British history is stained with blood and littered with the corpses of societies and cultures they extinguished.
The fact is that humans (not just the British by any stretch) have tended to move around since the dawn of history, and as a species, we're pretty volatile, we tend to try to take over and make areas our own. I would think this instinct has been necessary for survival in the past.
Nothing stays the same forever. I was reading somewhere that they suspect that about 96% of creatures that have ever lived on this earth are now extinct.
We know that some languages are now extinct and different cultures have come, had their time in the sun, and gone.
We can't change it and the people directly affected by it all are no longer alive. The British Empire's glory days are no more, either, for that matter.
I will say this though. Don't assume that all the British influence was bad, the natives would have done things better.

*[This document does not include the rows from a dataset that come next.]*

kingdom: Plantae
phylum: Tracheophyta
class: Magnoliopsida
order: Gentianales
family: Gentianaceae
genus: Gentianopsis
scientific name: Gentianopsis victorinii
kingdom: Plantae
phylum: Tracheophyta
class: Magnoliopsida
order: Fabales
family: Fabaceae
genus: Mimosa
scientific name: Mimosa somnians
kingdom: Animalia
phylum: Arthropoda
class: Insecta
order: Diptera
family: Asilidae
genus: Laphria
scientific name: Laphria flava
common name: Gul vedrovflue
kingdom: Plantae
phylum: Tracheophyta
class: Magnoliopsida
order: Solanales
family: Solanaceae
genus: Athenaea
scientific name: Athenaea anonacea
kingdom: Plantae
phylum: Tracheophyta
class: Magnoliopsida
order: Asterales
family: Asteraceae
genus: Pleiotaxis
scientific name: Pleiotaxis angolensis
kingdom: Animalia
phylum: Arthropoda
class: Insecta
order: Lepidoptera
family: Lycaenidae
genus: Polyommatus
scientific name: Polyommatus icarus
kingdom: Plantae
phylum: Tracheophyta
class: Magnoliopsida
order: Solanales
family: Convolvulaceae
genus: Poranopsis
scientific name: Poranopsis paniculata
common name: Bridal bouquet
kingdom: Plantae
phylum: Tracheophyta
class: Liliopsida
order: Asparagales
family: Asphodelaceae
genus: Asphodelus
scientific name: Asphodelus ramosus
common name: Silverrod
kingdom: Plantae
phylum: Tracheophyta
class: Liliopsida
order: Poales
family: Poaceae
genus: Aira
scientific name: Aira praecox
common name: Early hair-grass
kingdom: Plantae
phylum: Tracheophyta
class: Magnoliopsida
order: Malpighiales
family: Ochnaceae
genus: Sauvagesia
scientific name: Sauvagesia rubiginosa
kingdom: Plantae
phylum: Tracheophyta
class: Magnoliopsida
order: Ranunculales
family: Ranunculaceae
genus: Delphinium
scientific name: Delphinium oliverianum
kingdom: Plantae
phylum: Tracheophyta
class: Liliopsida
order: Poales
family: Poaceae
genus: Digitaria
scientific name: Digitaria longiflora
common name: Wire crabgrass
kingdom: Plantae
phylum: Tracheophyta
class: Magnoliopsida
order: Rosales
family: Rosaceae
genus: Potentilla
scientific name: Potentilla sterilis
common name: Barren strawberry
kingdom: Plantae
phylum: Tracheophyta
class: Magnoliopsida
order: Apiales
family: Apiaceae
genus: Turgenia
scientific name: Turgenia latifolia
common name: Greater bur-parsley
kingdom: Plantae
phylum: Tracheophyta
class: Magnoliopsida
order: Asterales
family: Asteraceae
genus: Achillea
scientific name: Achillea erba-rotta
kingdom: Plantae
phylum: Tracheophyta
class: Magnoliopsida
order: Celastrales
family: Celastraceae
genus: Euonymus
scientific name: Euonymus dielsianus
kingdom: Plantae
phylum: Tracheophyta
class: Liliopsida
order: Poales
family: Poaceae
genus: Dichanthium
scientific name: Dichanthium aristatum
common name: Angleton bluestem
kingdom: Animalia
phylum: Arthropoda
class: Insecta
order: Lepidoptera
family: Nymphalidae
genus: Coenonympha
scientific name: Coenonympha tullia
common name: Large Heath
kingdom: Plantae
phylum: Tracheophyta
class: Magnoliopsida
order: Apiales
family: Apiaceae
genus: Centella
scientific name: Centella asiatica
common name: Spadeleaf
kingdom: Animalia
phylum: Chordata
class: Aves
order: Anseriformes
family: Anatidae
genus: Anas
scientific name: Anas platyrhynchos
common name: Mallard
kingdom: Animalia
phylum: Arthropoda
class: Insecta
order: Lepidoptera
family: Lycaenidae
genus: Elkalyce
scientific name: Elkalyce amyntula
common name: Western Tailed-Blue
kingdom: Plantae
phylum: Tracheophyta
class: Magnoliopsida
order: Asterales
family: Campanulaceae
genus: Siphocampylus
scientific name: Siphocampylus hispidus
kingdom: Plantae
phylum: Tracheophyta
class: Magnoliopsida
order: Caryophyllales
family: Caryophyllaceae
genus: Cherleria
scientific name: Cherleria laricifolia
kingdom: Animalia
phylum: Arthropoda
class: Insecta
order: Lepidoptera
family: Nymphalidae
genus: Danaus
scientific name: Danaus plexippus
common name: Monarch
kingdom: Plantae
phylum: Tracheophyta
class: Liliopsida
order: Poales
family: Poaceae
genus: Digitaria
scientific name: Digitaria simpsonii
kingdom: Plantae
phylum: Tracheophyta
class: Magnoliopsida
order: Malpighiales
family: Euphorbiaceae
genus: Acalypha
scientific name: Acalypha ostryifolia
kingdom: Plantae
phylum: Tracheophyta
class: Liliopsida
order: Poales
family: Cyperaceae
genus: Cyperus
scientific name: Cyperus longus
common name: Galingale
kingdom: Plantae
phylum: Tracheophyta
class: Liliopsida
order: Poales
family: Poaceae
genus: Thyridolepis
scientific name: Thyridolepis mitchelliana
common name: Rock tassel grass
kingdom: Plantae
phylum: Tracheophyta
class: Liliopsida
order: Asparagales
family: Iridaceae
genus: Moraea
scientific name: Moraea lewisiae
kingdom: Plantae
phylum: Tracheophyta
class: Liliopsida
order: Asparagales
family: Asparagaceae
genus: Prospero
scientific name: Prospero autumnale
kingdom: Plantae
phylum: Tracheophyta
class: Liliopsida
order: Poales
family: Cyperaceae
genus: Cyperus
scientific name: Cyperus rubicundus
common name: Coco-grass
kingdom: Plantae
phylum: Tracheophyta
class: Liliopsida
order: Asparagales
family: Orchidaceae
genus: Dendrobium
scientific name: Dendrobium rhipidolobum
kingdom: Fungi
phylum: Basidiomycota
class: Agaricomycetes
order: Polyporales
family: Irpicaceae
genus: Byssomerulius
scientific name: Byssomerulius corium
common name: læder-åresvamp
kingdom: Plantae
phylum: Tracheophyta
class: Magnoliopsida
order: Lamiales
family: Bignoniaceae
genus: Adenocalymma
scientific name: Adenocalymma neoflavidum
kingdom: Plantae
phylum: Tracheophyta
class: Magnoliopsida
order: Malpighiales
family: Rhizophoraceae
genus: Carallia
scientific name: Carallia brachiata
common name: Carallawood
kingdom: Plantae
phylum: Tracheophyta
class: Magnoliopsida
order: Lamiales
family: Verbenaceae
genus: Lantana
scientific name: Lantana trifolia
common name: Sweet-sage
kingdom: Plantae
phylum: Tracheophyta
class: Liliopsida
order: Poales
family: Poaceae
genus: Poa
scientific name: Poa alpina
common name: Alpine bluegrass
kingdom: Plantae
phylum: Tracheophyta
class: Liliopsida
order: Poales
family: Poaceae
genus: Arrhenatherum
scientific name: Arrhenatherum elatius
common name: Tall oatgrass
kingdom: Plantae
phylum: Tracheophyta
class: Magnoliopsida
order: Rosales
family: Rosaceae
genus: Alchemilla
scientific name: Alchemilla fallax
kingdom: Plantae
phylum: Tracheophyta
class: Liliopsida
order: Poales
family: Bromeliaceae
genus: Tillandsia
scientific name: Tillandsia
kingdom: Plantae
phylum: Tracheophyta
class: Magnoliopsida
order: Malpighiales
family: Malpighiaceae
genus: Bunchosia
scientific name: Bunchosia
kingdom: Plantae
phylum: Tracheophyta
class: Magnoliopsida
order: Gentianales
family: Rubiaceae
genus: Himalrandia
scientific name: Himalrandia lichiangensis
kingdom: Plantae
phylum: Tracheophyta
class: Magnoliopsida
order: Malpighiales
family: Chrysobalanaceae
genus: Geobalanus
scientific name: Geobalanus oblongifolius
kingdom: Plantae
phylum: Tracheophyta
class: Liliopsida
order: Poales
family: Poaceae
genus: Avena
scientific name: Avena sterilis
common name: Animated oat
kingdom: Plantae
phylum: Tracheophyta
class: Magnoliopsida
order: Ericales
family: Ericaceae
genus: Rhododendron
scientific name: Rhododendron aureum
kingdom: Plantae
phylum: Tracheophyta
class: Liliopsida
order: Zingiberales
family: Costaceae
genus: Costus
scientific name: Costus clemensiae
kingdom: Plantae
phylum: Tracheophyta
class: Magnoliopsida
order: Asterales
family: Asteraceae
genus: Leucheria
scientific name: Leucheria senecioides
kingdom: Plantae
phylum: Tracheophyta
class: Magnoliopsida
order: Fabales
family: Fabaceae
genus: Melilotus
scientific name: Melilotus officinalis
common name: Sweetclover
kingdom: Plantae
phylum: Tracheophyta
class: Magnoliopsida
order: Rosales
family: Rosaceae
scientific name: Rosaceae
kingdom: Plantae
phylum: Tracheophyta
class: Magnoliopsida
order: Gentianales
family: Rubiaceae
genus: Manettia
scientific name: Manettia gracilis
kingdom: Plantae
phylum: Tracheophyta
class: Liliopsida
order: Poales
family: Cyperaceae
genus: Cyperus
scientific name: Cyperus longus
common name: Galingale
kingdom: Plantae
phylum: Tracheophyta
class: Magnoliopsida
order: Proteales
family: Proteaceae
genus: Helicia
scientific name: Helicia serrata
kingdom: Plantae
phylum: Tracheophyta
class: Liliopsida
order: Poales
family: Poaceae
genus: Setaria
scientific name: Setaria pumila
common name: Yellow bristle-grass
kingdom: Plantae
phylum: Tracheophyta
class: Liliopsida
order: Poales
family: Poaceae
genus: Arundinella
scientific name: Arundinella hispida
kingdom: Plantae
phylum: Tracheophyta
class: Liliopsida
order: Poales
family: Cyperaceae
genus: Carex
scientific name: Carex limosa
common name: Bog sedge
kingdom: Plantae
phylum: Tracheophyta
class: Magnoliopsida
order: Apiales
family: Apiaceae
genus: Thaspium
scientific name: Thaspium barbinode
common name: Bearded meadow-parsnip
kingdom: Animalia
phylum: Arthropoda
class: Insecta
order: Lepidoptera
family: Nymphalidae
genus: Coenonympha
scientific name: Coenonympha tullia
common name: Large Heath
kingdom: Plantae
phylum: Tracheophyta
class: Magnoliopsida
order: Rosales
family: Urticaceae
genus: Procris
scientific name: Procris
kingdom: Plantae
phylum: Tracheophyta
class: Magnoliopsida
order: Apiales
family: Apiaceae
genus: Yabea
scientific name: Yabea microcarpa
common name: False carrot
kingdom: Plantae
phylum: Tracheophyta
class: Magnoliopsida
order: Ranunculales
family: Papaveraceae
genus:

A while back I was listening to a woman speak at a seminar. She was a migrant from Sudan, I think it was. She was saying that, because of civil wars there that had raged over generations, over 80% of the people there were displaced persons, their culture had been decimated with most young people having none of the traditional discipline from parents and grandparents, and the only solid buildings still left standing were those the British had built a century or so earlier. There were now no people from that country with the skills or education to be able to so much as build a road, the only ones who could help were those who had fled to refugee camps outside the country. They at least had had some education.
They did all that damage to themselves, after independence.
And the present day aborigines. Their ancestors were mistreated, they were decimated by contact with illnesses such as the common cold and flu, but that would have happened eventually, no matter if the newcomers had been British or otherwise. Or did you imagine Australia could remain undisturbed forever?
But the present day aboriginal people-they need to get on in the 21st century, it is a simple as that.
And you have to ask yourself-are their communities helping them towards that, or are they like the Sudanese, scoring an own goal?